• [Stored items]
============================================================

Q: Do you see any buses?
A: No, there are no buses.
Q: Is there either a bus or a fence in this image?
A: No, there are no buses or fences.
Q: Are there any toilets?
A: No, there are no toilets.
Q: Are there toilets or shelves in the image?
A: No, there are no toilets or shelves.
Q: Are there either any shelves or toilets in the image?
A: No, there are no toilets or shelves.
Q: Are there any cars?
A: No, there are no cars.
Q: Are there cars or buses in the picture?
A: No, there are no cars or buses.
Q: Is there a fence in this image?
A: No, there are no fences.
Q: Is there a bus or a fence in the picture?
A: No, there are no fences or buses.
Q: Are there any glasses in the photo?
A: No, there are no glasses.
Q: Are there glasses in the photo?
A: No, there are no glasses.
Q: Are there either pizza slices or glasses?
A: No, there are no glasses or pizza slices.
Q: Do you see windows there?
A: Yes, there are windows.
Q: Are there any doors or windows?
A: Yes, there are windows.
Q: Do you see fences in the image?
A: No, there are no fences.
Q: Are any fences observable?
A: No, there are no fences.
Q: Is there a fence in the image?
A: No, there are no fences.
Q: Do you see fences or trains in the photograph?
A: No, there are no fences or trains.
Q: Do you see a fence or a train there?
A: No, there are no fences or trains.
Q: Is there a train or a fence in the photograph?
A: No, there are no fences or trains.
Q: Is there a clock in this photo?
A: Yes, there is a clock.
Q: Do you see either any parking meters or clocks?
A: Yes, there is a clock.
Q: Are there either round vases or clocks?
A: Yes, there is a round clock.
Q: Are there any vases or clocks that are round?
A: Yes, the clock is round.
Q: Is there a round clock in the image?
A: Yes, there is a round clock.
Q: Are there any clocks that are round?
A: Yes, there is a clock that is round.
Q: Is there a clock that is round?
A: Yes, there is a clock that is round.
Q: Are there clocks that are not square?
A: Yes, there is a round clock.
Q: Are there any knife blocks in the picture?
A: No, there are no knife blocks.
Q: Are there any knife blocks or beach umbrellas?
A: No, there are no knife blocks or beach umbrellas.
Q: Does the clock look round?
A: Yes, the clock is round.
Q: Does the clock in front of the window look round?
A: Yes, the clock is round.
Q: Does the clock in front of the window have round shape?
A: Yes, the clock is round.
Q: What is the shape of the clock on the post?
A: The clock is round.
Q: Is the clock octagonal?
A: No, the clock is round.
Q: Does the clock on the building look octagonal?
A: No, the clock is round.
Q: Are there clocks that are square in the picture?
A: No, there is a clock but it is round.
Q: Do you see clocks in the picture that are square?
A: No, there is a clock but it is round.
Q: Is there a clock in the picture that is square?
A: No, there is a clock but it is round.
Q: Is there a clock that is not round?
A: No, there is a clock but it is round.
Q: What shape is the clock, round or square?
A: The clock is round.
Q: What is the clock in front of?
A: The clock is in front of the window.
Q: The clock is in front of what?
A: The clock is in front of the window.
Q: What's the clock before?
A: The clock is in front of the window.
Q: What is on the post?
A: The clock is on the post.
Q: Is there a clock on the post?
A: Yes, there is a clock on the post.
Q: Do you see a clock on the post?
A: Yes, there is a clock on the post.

============================================================

Could you return the data above exactly as it stands?

• [Result]
Q: Do you see any buses?
A: No, there are no buses.
Q: Is there either a bus or a fence in this image?
A: No, there are no buses or fences.
Q: Are there any toilets?
A: No, there are no toilets.
Q: Are there toilets or shelves in the image?
A: No, there are no toilets or shelves.
Q: Are there either any shelves or toilets in the image?
A: No, there are no toilets or shelves.
Q: Are there any cars?
A: No, there are no cars.
Q: Are there cars or buses in the picture?
A: No, there are no cars or buses.
Q: Is there a fence in this image?
A: No, there are no fences.
Q: Is there a bus or a fence in the picture?
A: No, there are no fences or buses.
Q: Are there any glasses in the photo?
A: No, there are no glasses.
Q: Are there glasses in the photo?
A: No, there are no glasses.
Q: Are there either pizza slices or glasses?
A: No, there are no glasses or pizza slices.
Q: Do you see windows there?
A: Yes, there are windows.
Q: Are there any doors or windows?
A: Yes, there are windows.
Q: Do you see fences in the image?
A: No, there are no fences.
Q: Are any fences observable?
A: No, there are no fences.
Q: Is there a fence in the image?
A: No, there are no fences.
Q: Do you see fences or trains in the photograph?
A: No, there are no fences or trains.
Q: Do you see a fence or a train there?
A: No, there are no fences or trains.
Q: Is there a train or a fence in the photograph?
A: No, there are no fences or trains.
Q: Is there a clock in this photo?
A: Yes, there is a clock.
Q: Do you see either any parking meters or clocks?
A: Yes, there is a clock.
Q: Are there either round vases or clocks?
A: Yes, there is a round clock.
Q: Are there any vases or clocks that are round?
A: Yes, the clock is round.
Q: Is there a round clock in the image?
A: Yes, there is a round clock.
Q: Are there any clocks that are round?
A: Yes, there is a clock that is round.
Q: Is there a clock that is round?
A: Yes, there is a clock that is round.
Q: Are there clocks that are not square?
A: Yes, there is a round clock.
Q: Are there any knife blocks in the picture?
A: No, there are no knife blocks.
Q: Are there any knife blocks or beach umbrellas?
A: No, there are no knife blocks or beach umbrellas.
Q: Does the clock look round?
A: Yes, the clock is round.
Q: Does the clock in front of the window look round?
A: Yes, the clock is round.
Q: Does the clock in front of the window have round shape?
A: Yes, the clock is round.
Q: What is the shape of the clock on the post?
A: The clock is round.
Q: Is the clock octagonal?
A: No, the clock is round.
Q: Does the clock on the building look octagonal?
A: No, the clock is round.
Q: Are there clocks that are square in the picture?
A: No, there is a clock but it is round.
Q: Do you see clocks in the picture that are square?
A: No, there is a clock but it is round.
Q: Is there a clock in the picture that is square?
A: No, there is a clock but it is round.
Q: Is there a clock that is not round?
A: No, there is a clock but it is round.
Q: What shape is the clock, round or square?
A: The clock is round.
Q: What is the clock in front of?
A: The clock is in front of the window.
Q: The clock is in front of what?
A: The clock is in front of the window.
Q: What's the clock before?
A: The clock is in front of the window.
Q: What is on the post?
A: The clock is on the post.
Q: Is there a clock on the post?
A: Yes, there is a clock on the post.
Q: Do you see a clock on the post?
A: Yes, there is a clock on the post.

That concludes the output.